Important characters
Only four characters are named: Maurya, an elderly Irishwoman, her daughters Cathleen and Nora, and her son Bartley. Also mentioned are Maurya’s deceased sons Shawn, Sheamus, Stephen, Patch, and Michael. The young priest is also important to introduce controversies about Maurya’s sons, e.g. whether the clothes are from Michael’s body, whether the young priest let Bartley go to sell his horse, etc).

Plot synopsis
Maurya has lost her husband, father-in-law, and five sons to the sea. As the play begins Nora and Cathleen receive word that a body that may be their brother Michael has washed up on shore in Donegal, far to the north. Bartley is planning to sail to Connemara to sell a horse, and ignores Maurya’s pleas to stay. As he leaves, he leaves gracefully. Maurya predicts that by nightfall she will have no living sons, and her daughters chide her for sending Bartley off with an ill word. Maurya goes after Bartley to bless his voyage, and Nora and Cathleen receive clothing from the drowned corpse that confirms it as their brother. Maurya returns home claiming to have seen the ghost of Michael riding behind Bartley and begins lamenting the loss of the men in her family to the sea, after which some villagers bring in the corpse of Bartley, who has fallen off his horse into the sea and drowned.

Other versions
CHRACTERS IN Riders to the Sea are Maurya , Cathleen , Nora & Bartley. Men carrying Bartley’s body & women keening ahead of the dead may be seen as rather choral figures at a point of transcendence.

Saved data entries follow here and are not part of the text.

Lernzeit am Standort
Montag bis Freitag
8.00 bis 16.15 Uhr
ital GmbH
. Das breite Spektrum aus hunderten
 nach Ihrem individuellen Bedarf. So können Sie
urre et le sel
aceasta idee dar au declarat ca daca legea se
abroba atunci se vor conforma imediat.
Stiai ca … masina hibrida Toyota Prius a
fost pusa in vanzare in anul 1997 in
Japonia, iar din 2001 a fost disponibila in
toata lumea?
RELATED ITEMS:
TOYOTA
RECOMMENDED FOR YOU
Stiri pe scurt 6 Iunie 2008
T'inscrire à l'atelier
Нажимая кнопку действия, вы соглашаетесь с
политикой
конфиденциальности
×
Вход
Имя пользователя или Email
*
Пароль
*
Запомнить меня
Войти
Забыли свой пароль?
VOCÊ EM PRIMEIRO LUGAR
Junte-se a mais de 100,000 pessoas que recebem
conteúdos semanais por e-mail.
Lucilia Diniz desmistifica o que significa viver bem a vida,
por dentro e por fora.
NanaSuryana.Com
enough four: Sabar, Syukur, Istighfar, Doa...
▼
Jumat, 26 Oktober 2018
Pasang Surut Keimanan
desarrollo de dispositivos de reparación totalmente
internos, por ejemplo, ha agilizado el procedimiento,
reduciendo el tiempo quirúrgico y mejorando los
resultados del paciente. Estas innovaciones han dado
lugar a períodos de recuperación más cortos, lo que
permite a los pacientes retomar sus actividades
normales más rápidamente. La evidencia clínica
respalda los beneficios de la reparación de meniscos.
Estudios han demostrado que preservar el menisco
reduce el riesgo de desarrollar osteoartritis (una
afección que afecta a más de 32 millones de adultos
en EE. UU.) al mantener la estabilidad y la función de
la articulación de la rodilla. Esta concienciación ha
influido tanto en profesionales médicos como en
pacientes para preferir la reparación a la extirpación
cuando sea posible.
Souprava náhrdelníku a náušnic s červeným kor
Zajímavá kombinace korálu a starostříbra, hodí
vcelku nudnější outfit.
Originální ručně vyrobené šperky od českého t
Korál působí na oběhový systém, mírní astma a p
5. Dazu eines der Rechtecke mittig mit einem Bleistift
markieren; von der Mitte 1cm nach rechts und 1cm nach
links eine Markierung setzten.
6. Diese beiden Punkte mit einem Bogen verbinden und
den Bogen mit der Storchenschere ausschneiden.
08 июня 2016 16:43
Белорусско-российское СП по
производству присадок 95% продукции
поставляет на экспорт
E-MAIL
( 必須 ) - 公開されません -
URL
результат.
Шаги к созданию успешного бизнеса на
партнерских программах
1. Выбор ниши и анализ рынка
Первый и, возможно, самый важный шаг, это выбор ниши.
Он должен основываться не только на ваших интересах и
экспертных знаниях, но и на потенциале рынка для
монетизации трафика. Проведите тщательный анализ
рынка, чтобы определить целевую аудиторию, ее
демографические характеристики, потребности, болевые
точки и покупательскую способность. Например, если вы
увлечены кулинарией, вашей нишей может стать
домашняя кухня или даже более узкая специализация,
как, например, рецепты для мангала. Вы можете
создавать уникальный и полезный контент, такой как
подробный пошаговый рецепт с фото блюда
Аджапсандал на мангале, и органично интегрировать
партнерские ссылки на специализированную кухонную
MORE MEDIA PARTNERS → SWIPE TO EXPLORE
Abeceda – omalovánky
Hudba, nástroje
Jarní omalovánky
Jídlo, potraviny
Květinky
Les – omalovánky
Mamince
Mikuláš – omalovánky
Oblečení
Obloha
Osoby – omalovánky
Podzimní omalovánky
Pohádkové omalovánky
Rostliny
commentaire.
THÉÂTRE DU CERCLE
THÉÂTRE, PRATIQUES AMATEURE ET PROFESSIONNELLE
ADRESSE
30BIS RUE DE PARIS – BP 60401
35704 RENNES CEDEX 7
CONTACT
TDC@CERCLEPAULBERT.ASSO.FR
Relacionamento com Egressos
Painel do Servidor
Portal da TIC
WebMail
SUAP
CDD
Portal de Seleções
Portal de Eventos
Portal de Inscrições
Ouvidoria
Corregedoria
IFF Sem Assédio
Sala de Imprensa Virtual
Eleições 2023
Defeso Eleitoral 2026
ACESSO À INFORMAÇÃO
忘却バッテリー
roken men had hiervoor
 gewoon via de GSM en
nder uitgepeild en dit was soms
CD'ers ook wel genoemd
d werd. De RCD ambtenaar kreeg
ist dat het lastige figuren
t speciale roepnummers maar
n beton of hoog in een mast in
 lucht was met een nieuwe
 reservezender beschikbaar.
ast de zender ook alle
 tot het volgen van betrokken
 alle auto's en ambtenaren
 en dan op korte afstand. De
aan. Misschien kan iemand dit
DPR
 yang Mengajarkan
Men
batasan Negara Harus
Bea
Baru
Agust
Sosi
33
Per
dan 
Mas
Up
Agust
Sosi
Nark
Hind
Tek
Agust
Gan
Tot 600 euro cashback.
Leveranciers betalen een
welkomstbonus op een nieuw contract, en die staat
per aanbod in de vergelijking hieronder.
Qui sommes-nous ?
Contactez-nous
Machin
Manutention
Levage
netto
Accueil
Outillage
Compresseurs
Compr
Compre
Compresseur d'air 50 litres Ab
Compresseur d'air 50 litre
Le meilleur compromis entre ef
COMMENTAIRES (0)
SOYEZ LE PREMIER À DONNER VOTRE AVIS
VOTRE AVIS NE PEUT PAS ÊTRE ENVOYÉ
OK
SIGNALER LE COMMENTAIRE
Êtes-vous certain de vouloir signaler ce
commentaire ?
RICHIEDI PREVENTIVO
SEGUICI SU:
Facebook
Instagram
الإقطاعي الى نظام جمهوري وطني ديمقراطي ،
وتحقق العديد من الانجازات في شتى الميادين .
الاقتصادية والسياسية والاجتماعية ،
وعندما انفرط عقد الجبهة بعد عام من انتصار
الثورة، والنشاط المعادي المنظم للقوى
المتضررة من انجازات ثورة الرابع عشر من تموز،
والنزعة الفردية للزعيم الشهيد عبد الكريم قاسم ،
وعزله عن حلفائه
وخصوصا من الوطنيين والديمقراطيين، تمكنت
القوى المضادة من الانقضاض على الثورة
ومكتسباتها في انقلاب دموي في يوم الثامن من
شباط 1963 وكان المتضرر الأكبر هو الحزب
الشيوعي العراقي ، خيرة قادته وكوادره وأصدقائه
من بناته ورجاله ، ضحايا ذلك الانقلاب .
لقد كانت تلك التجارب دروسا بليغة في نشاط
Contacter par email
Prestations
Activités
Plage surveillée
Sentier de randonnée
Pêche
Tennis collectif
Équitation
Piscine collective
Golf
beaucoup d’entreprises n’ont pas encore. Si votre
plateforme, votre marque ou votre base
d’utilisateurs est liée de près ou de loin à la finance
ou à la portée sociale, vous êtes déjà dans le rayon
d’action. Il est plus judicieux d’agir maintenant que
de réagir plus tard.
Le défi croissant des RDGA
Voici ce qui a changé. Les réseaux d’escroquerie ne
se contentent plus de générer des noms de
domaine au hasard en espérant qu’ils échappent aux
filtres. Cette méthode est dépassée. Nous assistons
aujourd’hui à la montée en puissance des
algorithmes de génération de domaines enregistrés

Maurya: an old Aran fisher-woman whose name echoes the Greek word moira, meaning ‘fate’. She is a poor victim of dark fatality as represented by the unrelenting sea. The most important aspect of her chracterisation is the change in her attitude to life & death after her last son & the last surviving male member of her family, Bartley, is drowned in the sea. Maurya senses a paradoxical victory over the tyrant-god, for the sea can cause no more harm to the old woman who becomes a sort of mythical embodiment of suffering humanity & the transcendence of suffering.
Bartley: He is the one of the two riders in the play, the other being the ghost of Maurya’s fifth son, Michael. Stubborn in his decision to go to the sea despite the old mother’s premonition & entreaties, Bartley stands for the survival instinct in man, the eros as opposed to the thanatos( death drive) of which the all-devouring sea is the pervading symbol. Bartley rides the red mare, while Michael’s grey pony follows him. It is the grey pony which knocks the red mare down into the sea. Cathleen forgets to give Bartley his bread at the time of his departure; Maurya is unable to deliver the bread as well as her blessing to Barley at the Spring-well; we learn at the end that Maurya forgot to buy nails required for making his coffin. The symbols like the bread & nails, and the fact that Bartley’s near-sacrificial death ironically salvages Maurya from her long victimhood, may suggest that Synge conceived Bartley as a Christ figure.
Cathleen & Nora: They are the two daughters of Maurya. The elder daughter, Cathleen, is more responsible and hard-working, taking care of the household. Nora is a bit immature and innocent, serving as a link with the world out of doors.